Menurutnya, permasalahan di BTN harus diselesaikan karena perusahaan ini menjadi ujung tombak pembiayaan perumahan rakyat nasional.  Dengan penunjukan Candra yang berlatar belakang hukum dan punya pengalaman sebagai mantan Wakil Ketua KPK, tersirat kuatnya keinginan Menteri BUMN menjaga aset BUMN, termasuk  BTN. Erick tidak ingin BTN kalah dalam persoalan hukum. 

Selain itu, Erick juga menunjuk Basuki Tjahaja Purnama alias Ahok untuk menjadi Komisaris Utama PT Pertamina (25/11/2019). Tugas utama Ahok, salah satunya adalah mengurangi impor minyak dan gas (migas). Sosok Ahok merupakan pendobrak yang diperlukan Erick untuk memenuhi target pembangunan kilang minyak. Ini merupakan tugas berat sehingga membutuhkan teamwork yang bagus, bukan hanya direktur utama saja. “Ini bagian terpenting Pertamina, bagaimana mengurangi impor migas harus tercapai, ya bukan berarti antiimpor, tapi mengurangi,” kata Erick.

Pengangkatan Basuki sebagai Komut Pertamina ditanggapi mantan Menteri BUMN periode 211-2014, Dahlan Iskan. Menurut Dahlan, dalam disway.id,  Ahok mampu menjadi Komisaris Utama Pertamina karena pekerjaannya hanya mengawasi. Pekerjaan Komut tidak seberat dirut. Pekerjaan komut adalah mengawasi direksi, bukan menjalankan. Yang menjalankan perusahaan adalah direksi. Tetapi ia tidak yakin apakah Ahok menjalankan tugasnya dengan tenang tanpa kehebohan.

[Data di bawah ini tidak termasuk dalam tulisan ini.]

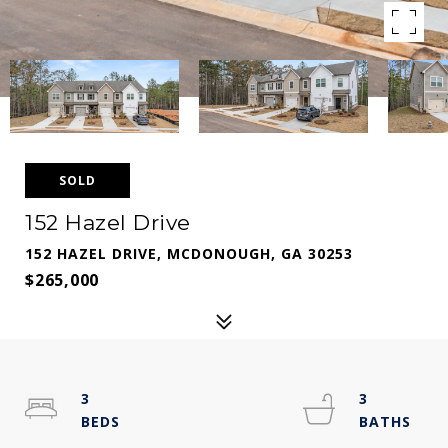
SOLD
152 Hazel Drive
152 HAZEL DRIVE, MCDONOUGH, GA 30253
$265,000
3
3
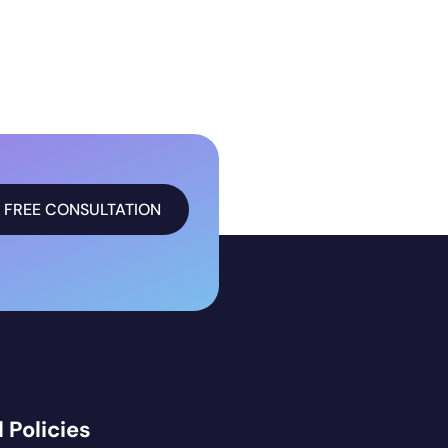
FREE CONSULTATION
 Policies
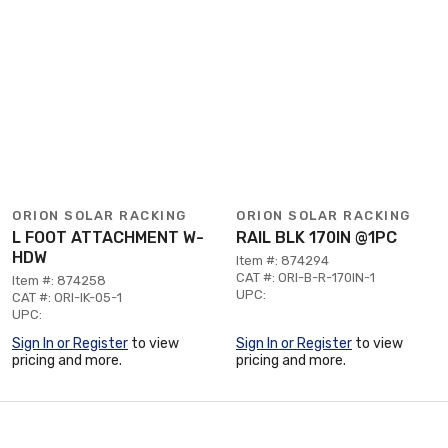
ORION SOLAR RACKING
ORION SOLAR RACKING
L FOOT ATTACHMENT W-
RAIL BLK 170IN @1PC
HDW
Item #: 874294
CAT #: ORI-B-R-170IN-1
Item #: 874258
UPC:
CAT #: ORI-IK-05-1
UPC:
Sign In or Register
to view
Sign In or Register
to view
pricing and more.
pricing and more.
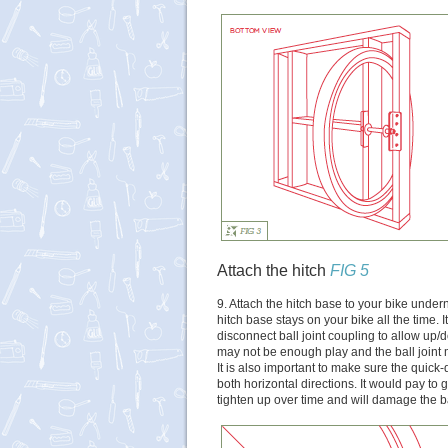
Attach the hitch
FIG 5
9. Attach the hitch base to your bike under
hitch base stays on your bike all the time. I
disconnect ball joint coupling to allow up
may not be enough play and the ball joint
It is also important to make sure the quick-
both horizontal directions. It would pay to g
tighten up over time and will damage the ball 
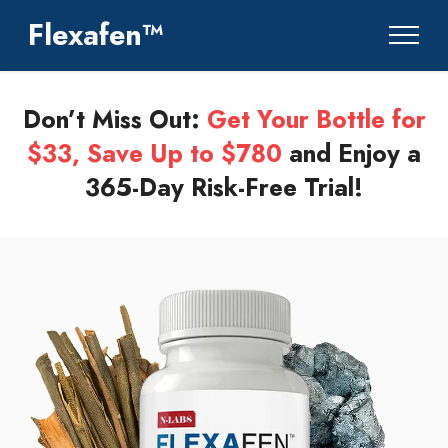
Flexafen™
Don’t Miss Out:
Get Your Bottle for
$33, Save Up to $780
and Enjoy a
365-Day Risk-Free Trial!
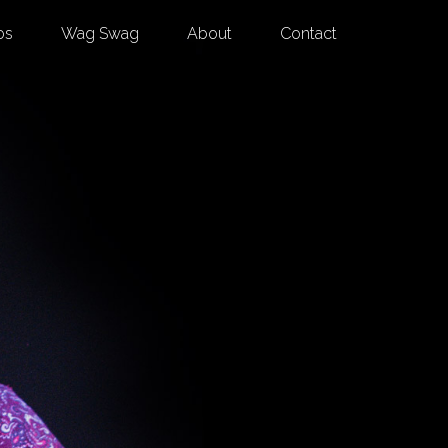
os
Wag Swag
About
Contact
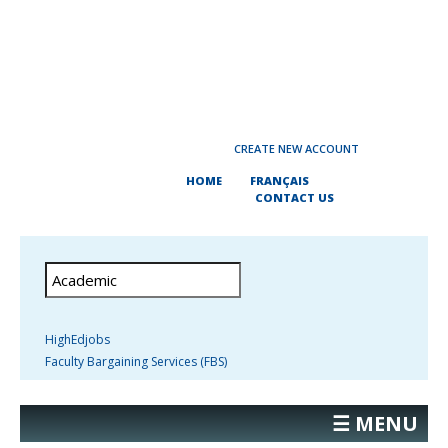
CREATE NEW ACCOUNT
HOME
FRANÇAIS
CONTACT US
HighEdjobs
Faculty Bargaining Services (FBS)
☰ MENU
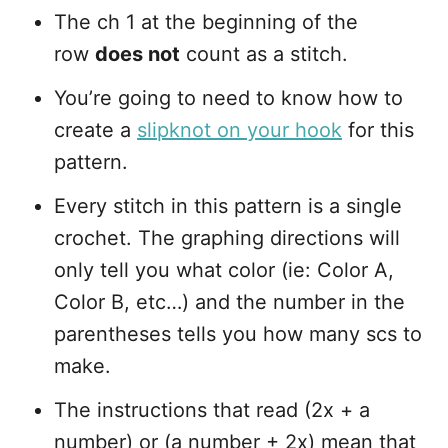
The ch 1 at the beginning of the
row
does not
count as a stitch.
You’re going to need to know how to
create a
slipknot on your hook
for this
pattern.
Every stitch in this pattern is a single
crochet. The graphing directions will
only tell you what color (ie: Color A,
Color B, etc…) and the number in the
parentheses tells you how many scs to
make.
The instructions that read (2x + a
number) or (a number + 2x) mean that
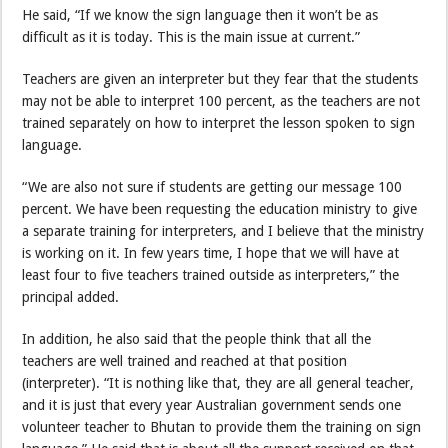
He said, “If we know the sign language then it won’t be as
difficult as it is today. This is the main issue at current.”
Teachers are given an interpreter but they fear that the students
may not be able to interpret 100 percent, as the teachers are not
trained separately on how to interpret the lesson spoken to sign
language.
“We are also not sure if students are getting our message 100
percent. We have been requesting the education ministry to give
a separate training for interpreters, and I believe that the ministry
is working on it. In few years time, I hope that we will have at
least four to five teachers trained outside as interpreters,” the
principal added.
In addition, he also said that the people think that all the
teachers are well trained and reached at that position
(interpreter). “It is nothing like that, they are all general teacher,
and it is just that every year Australian government sends one
volunteer teacher to Bhutan to provide them the training on sign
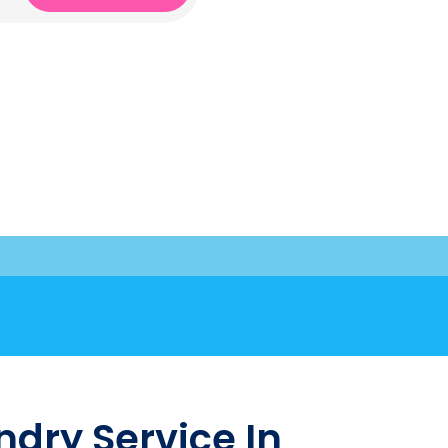
dry Service In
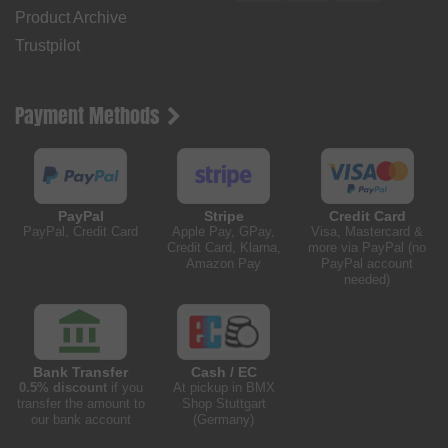
Product Archive
Trustpilot
Payment Methods
PayPal
Stripe
Credit Card
PayPal, Credit Card
Apple Pay, GPay,
Visa, Mastercard &
Credit Card, Klarna,
more via PayPal (no
Amazon Pay
PayPal account
needed)
Bank Transfer
Cash / EC
0.5% discount
if you
At pickup in BMX
transfer the amount to
Shop Stuttgart
our bank account
(Germany)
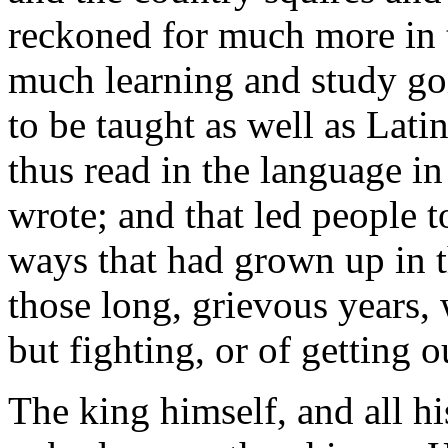
reckoned for much more in 
much learning and study g
to be taught as well as Lat
thus read in the language i
wrote; and that led people t
ways that had grown up in t
those long, grievous years
but fighting, or of getting 
The king himself, and all hi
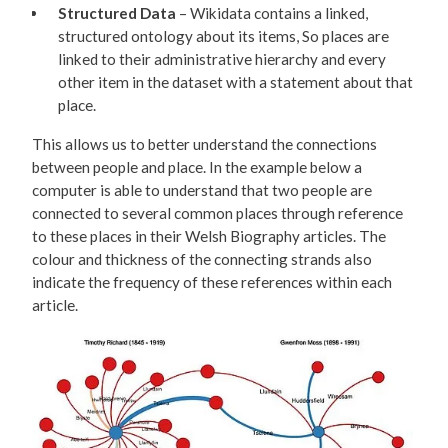
Structured Data
– Wikidata contains a linked,
structured ontology about its items, So places are
linked to their administrative hierarchy and every
other item in the dataset with a statement about that
place.
This allows us to better understand the connections
between people and place. In the example below a
computer is able to understand that two people are
connected to several common places through reference
to these places in their Welsh Biography articles. The
colour and thickness of the connecting strands also
indicate the frequency of these references within each
article.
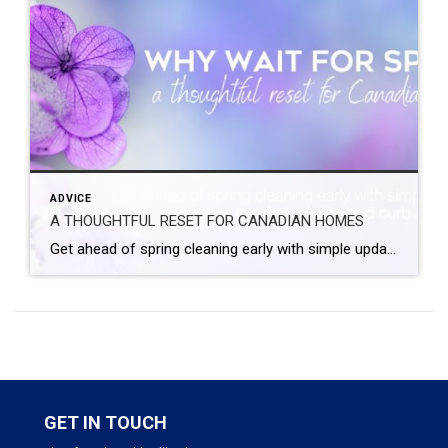
ADVICE
A THOUGHTFUL RESET FOR CANADIAN HOMES
Get ahead of spring cleaning early with simple updates that enhance comfort, clarity, and curb appeal. A seasonal refresh does not have to wait for the first warm day. A few small, intentional changes now can help your home feel lighter, calmer, and ready for the months ahead. Spring has a way of arriving all […]
GET IN TOUCH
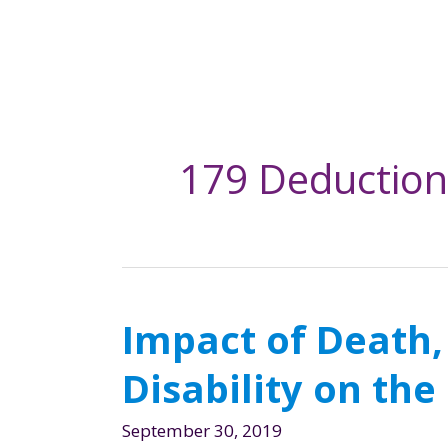
179 Deduction
Impact of Death,
Disability on th
September 30, 2019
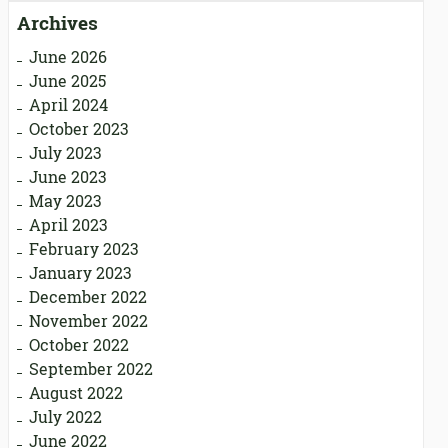
Archives
June 2026
June 2025
April 2024
October 2023
July 2023
June 2023
May 2023
April 2023
February 2023
January 2023
December 2022
November 2022
October 2022
September 2022
August 2022
July 2022
June 2022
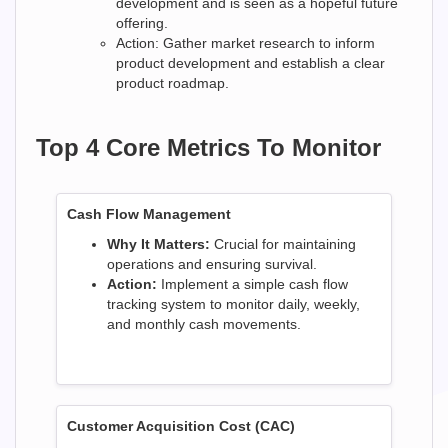
development and is seen as a hopeful future
offering.
Action: Gather market research to inform
product development and establish a clear
product roadmap.
Top 4 Core Metrics To Monitor
Cash Flow Management
Why It Matters:
Crucial for maintaining
operations and ensuring survival.
Action:
Implement a simple cash flow
tracking system to monitor daily, weekly,
and monthly cash movements.
Customer Acquisition Cost (CAC)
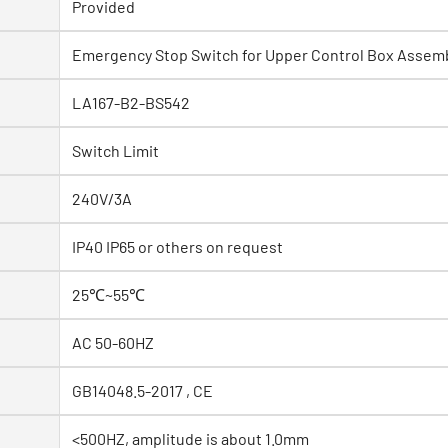
Provided
Emergency Stop Switch for Upper Control Box Assem
LA167-B2-BS542
Switch Limit
240V/3A
IP40 IP65 or others on request
25℃~55℃
AC 50-60HZ
GB14048.5-2017 , CE
<500HZ, amplitude is about 1.0mm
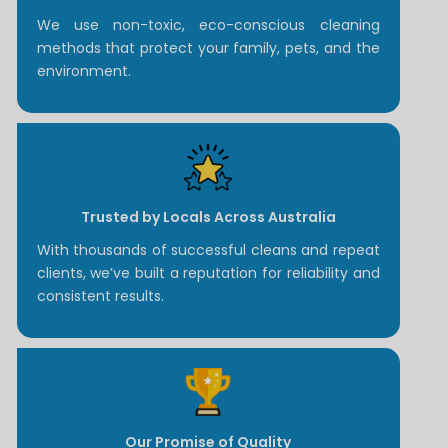
We use non-toxic, eco-conscious cleaning
methods that protect your family, pets, and the
environment.
Trusted by Locals Across Australia
With thousands of successful cleans and repeat
clients, we’ve built a reputation for reliability and
consistent results.
Our Promise of Quality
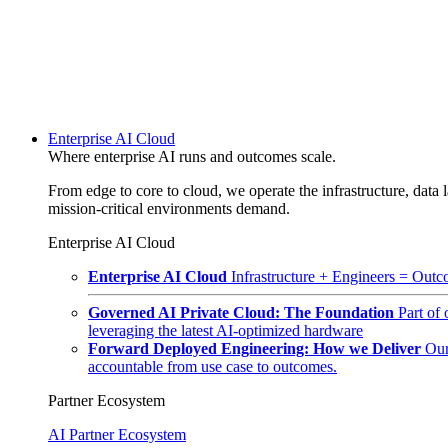
Enterprise AI Cloud
Where enterprise AI runs and outcomes scale.
From edge to core to cloud, we operate the infrastructure, data l
mission-critical environments demand.
Enterprise AI Cloud
Enterprise AI Cloud
Infrastructure + Engineers = Outco
Governed AI Private Cloud: The Foundation
Part of
leveraging the latest AI-optimized hardware
Forward Deployed Engineering: How we Deliver
Our
accountable from use case to outcomes.
Partner Ecosystem
AI Partner Ecosystem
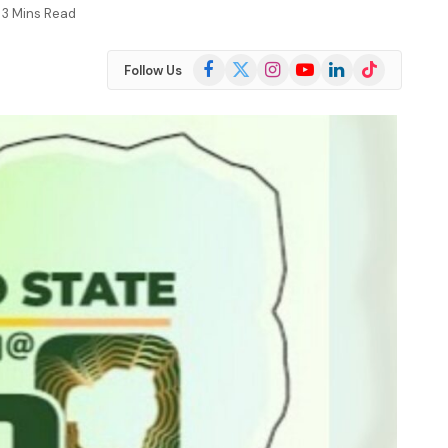
3 Mins Read
Facebook
X
Instagram
YouTube
LinkedIn
TikTok
Follow Us
(Twitter)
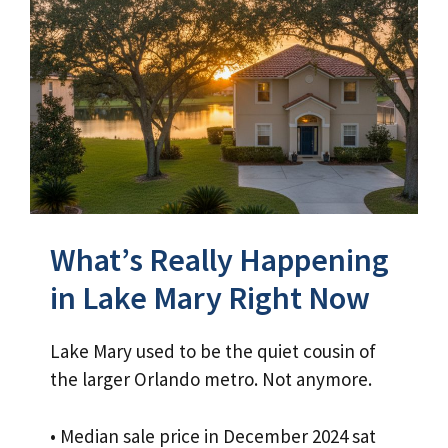
What’s Really Happening
in Lake Mary Right Now
Lake Mary used to be the quiet cousin of
the larger Orlando metro. Not anymore.
• Median sale price in December 2024 sat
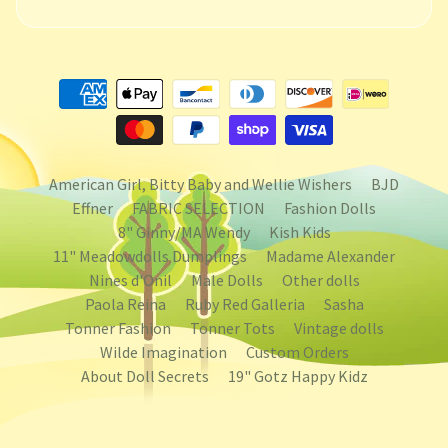
American Girl, Bitty Baby and Wellie Wishers
BJD
Effner
FABRIC SELECTION
Fashion Dolls
8" Ginny/MA Wendy
Kish Kids
11" Meadowdolls Dumplings
Madame Alexander
Nines d'Onil
Male Dolls
Other dolls
Paola Reina
Ruby Red Galleria
Sasha
Tonner Fashion
Tonner Tots
Vintage dolls
Wilde Imagination
Custom Orders
About Doll Secrets
19" Gotz Happy Kidz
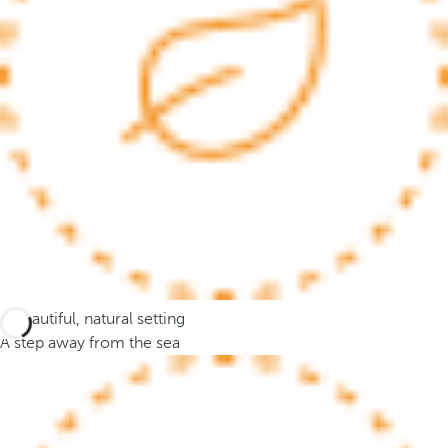
c
u
s
t
o
t
h
e
f
i
r
s
t
A beautiful, natural setting
o
A step away from the sea
p
t
i
o
n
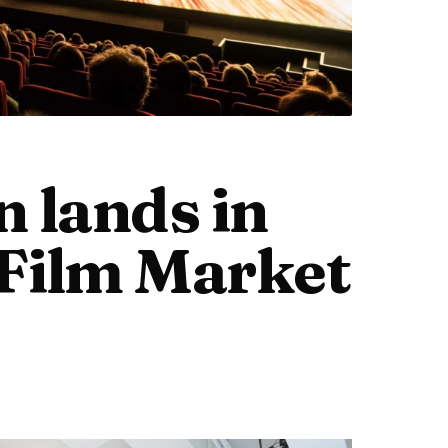
n lands in
Film Market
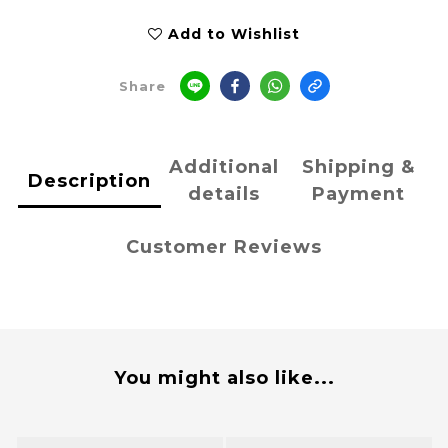
Add to Wishlist
Share
Additional
Shipping &
Description
details
Payment
Customer Reviews
You might also like...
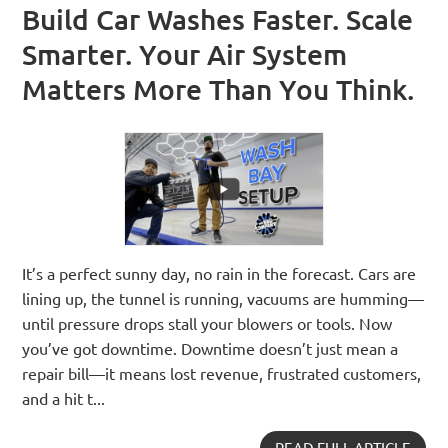
Build Car Washes Faster. Scale
Smarter. Your Air System
Matters More Than You Think.
It’s a perfect sunny day, no rain in the forecast. Cars are
lining up, the tunnel is running, vacuums are humming—
until pressure drops stall your blowers or tools. Now
you’ve got downtime. Downtime doesn’t just mean a
repair bill—it means lost revenue, frustrated customers,
and a hit t...
READ FULL ARTICLE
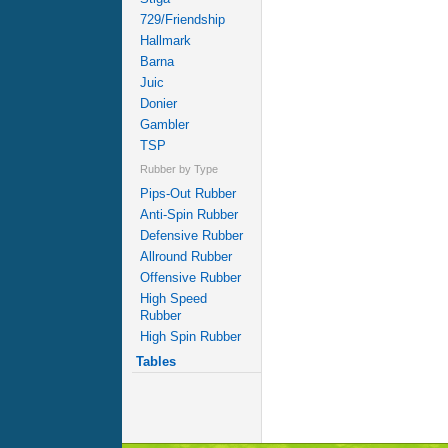
729/Friendship
Hallmark
Barna
Juic
Donier
Gambler
TSP
Rubber by Type
Pips-Out Rubber
Anti-Spin Rubber
Defensive Rubber
Allround Rubber
Offensive Rubber
High Speed
Rubber
High Spin Rubber
Tables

Dahlan menambahkan, hubungan komisaris dan direksi harus harmonis agar  perusahaan cepat mengambil putusan. Bila sumber ketidakharmonisan itu ada pada direksi, komisaris berhak memberhentikan direksi. Tapi kalau sumbernya komisaris lebih sulit sebab tidak ada wewenang direksi untuk memberhentikan komisaris. “Perusahaan bukan arena politik. Yang popularitas bisa dilewatkan pertengkaran. Di perusahaan tidak boleh tidak harmonis,” tukas Dahlan.

Meski komisaris sebagai pengawas oeprasional direksi merupakan bagian penting dalam memperkuat  governance BUMN, namun harus didukung dari sisi lain. Jika hanya mengandalkan kontrol internal saja tidak selalu cukup untuk menahan tingkat penipuan yang tinggi. Penguatan layanan whistleblowing system  (WBS) menjadi salah satu jalan keluar. Pada beberapa tempat perangkat WBS yang kuat  mampu mencegah penipuan dan fraud. Layanan WBS merupakan dinilai efektif medeteksi secara  dini terkait penipuan, penggelapan, pelecehan, pencurian, korupsi, kolusi, dan nepotisme.